Golden Soul was second, followed by Revolutionary.
Orb, the post-time favorite at 5-1, had a winning time of 2:02.89 over the muddy 1¼-mile track.
“When it was time to go, I knew he was going to respond well,” jockey Joel Rosario said of Orb, calling his race a “perfect trip.”
Shug McGaughey III, a Kentucky native and widely respected trainer who had yet to win the Derby, was overcome with emotion by Orb’s comeback, breaking down as he tried to explain his joy.
“I always dreamed of this day and it finally came,” said McGaughey.
Orb’s co-owner Stuart Janney gave McGaughey the credit, noting that many had been saying his time to win the Derby had come.
“We certainly hoped it had,” Janney said. “And it did.”
Palace Malice, ridden by veteran rider Mike Smith, broke out to a several-lengths lead about halfway through the race.

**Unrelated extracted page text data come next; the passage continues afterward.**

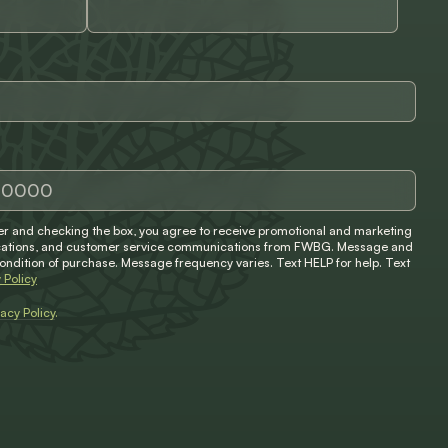
 and checking the box, you agree to receive promotional and marketing
ifications, and customer service communications from FWBG. Message and
condition of purchase. Message frequency varies. Text HELP for help. Text
 Policy
vacy Policy
.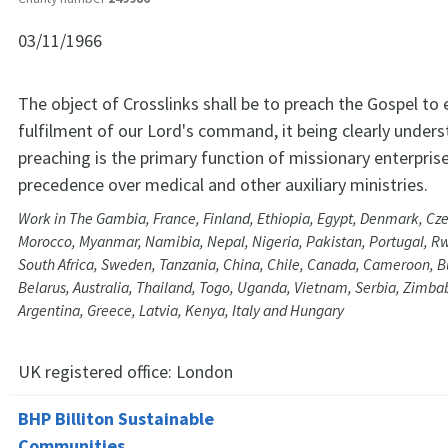
03/11/1966
The object of Crosslinks shall be to preach the Gospel to 
fulfilment of our Lord's command, it being clearly under
preaching is the primary function of missionary enterprise
precedence over medical and other auxiliary ministries.
Work in The Gambia, France, Finland, Ethiopia, Egypt, Denmark, Cz
Morocco, Myanmar, Namibia, Nepal, Nigeria, Pakistan, Portugal, R
South Africa, Sweden, Tanzania, China, Chile, Canada, Cameroon, B
Belarus, Australia, Thailand, Togo, Uganda, Vietnam, Serbia, Zimba
Argentina, Greece, Latvia, Kenya, Italy and Hungary
UK registered office:
London
BHP Billiton Sustainable
Communities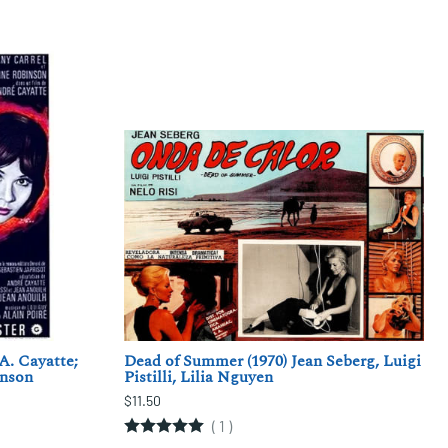
A. Cayatte;
Dead of Summer (1970) Jean Seberg, Luigi
inson
Pistilli, Lilia Nguyen
$11.50
(
1
)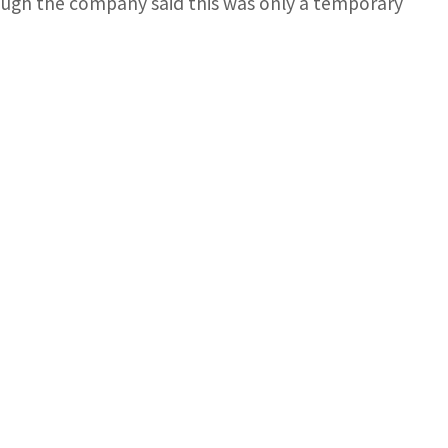
ugh the company said this was only a temporary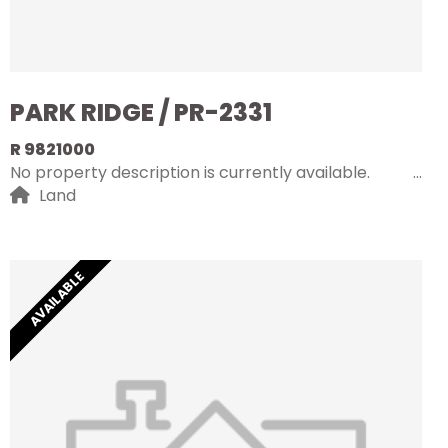
PARK RIDGE / PR-2331
R 9821000
No property description is currently available.
Land
AVAILABLE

The lead group tightened leaving the backstretch, with Normandy Invasion briefly taking the lead before Orb made his move.
More than 150,000 spectators packed Churchill Downs in Louisville, where rain had fallen much of the day and left the track sloppy.

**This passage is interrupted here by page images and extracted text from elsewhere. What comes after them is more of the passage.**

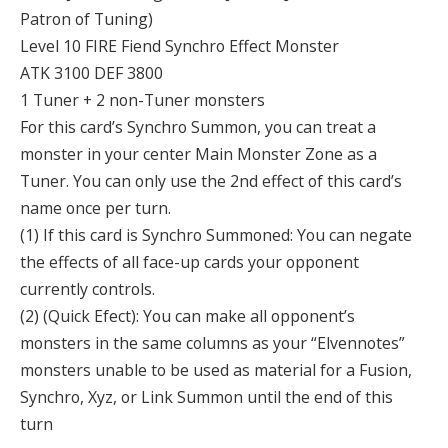
Patron of Tuning)
Level 10 FIRE Fiend Synchro Effect Monster
ATK 3100 DEF 3800
1 Tuner + 2 non-Tuner monsters
For this card’s Synchro Summon, you can treat a
monster in your center Main Monster Zone as a
Tuner. You can only use the 2nd effect of this card’s
name once per turn.
(1) If this card is Synchro Summoned: You can negate
the effects of all face-up cards your opponent
currently controls.
(2) (Quick Efect): You can make all opponent’s
monsters in the same columns as your “Elvennotes”
monsters unable to be used as material for a Fusion,
Synchro, Xyz, or Link Summon until the end of this
turn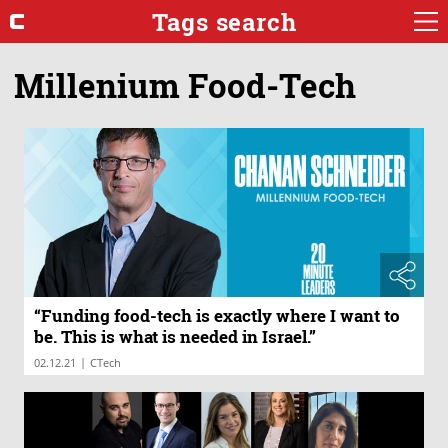
Tags search
Millenium Food-Tech
“Funding food-tech is exactly where I want to
be. This is what is needed in Israel.”
|
02.12.21
CTech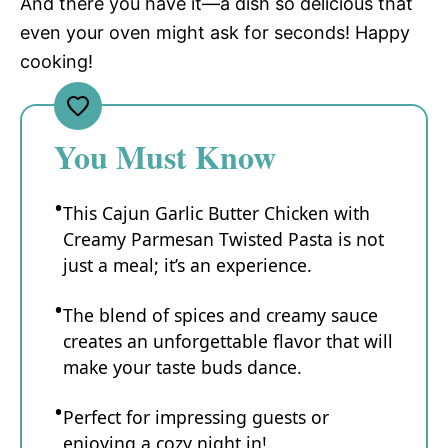
And there you have it—a dish so delicious that
even your oven might ask for seconds! Happy
cooking!
You Must Know
This Cajun Garlic Butter Chicken with
Creamy Parmesan Twisted Pasta is not
just a meal; it’s an experience.
The blend of spices and creamy sauce
creates an unforgettable flavor that will
make your taste buds dance.
Perfect for impressing guests or
enjoying a cozy night in!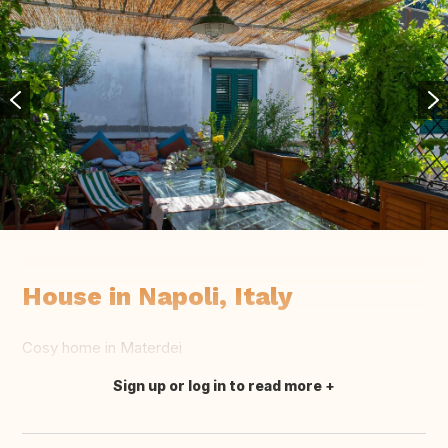
House in Napoli, Italy
Cosy home in Materdei
Sign up or log in to read more
Translate this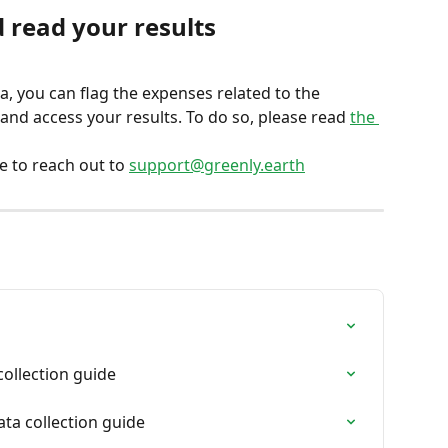
 read your results
 you can flag the expenses related to the 
nd access your results. To do so, please read 
the 
e to reach out to 
support@greenly.earth
collection guide
ta collection guide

The Derby, which features the nation’s finest 3-year-olds, is the first jewel of the Triple Crown. The 138th running of the Preakness, on May 18 in Maryland, is the second, followed by the Belmont Stakes, in New York on June 8.

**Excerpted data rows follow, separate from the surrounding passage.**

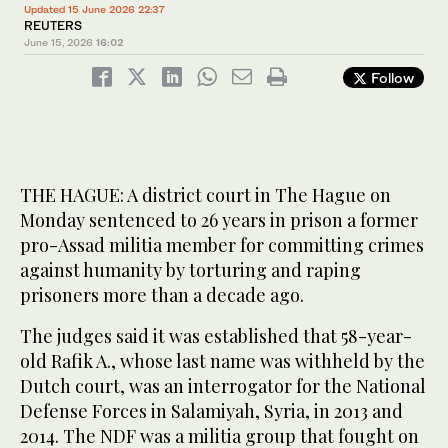
Updated 15 June 2026 22:37
REUTERS
June 15, 2026
16:02
Follow
THE HAGUE: A ‌district court in The Hague on
Monday sentenced to 26 years in prison a former
pro-Assad militia member ​for committing crimes
against humanity by torturing and raping
prisoners more than a decade ago.
The judges said it was established that 58-year-
old Rafik A., whose last name was withheld by the
Dutch court, was an interrogator for the National
Defense Forces in Salamiyah, Syria, in ‌2013 and
‌2014. The NDF was ​a ‌militia ⁠group ​that fought on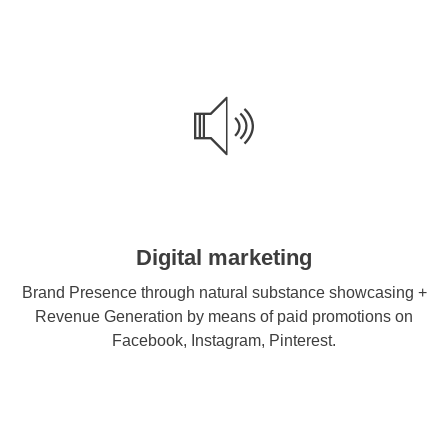
Digital marketing
Brand Presence through natural substance showcasing +
Revenue Generation by means of paid promotions on
Facebook, Instagram, Pinterest.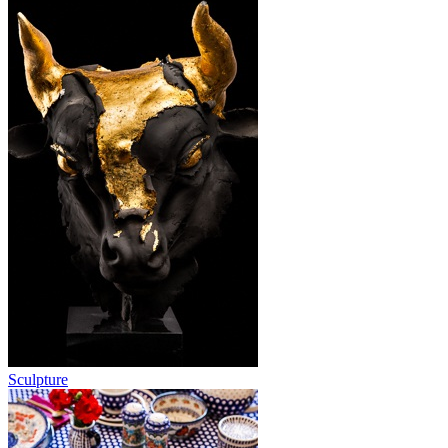
Sculpture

Only 11 horses have won the crown, none since Affirmed did in 1978.
Two riders were trying to make history Saturday, but came up short.
Goldencents was ridden by Kevin Krigger, who vied to become the first black jockey to win the premier race since Jimmy Winkfield took the trophy back-to-back in 1901 and 1902.
Rosie Napravnik, 25, riding Mylute, made a bid to be the first female jockey to win the race. Mylute finished fifth.
It was the first Kentucky Derby win for Rosario.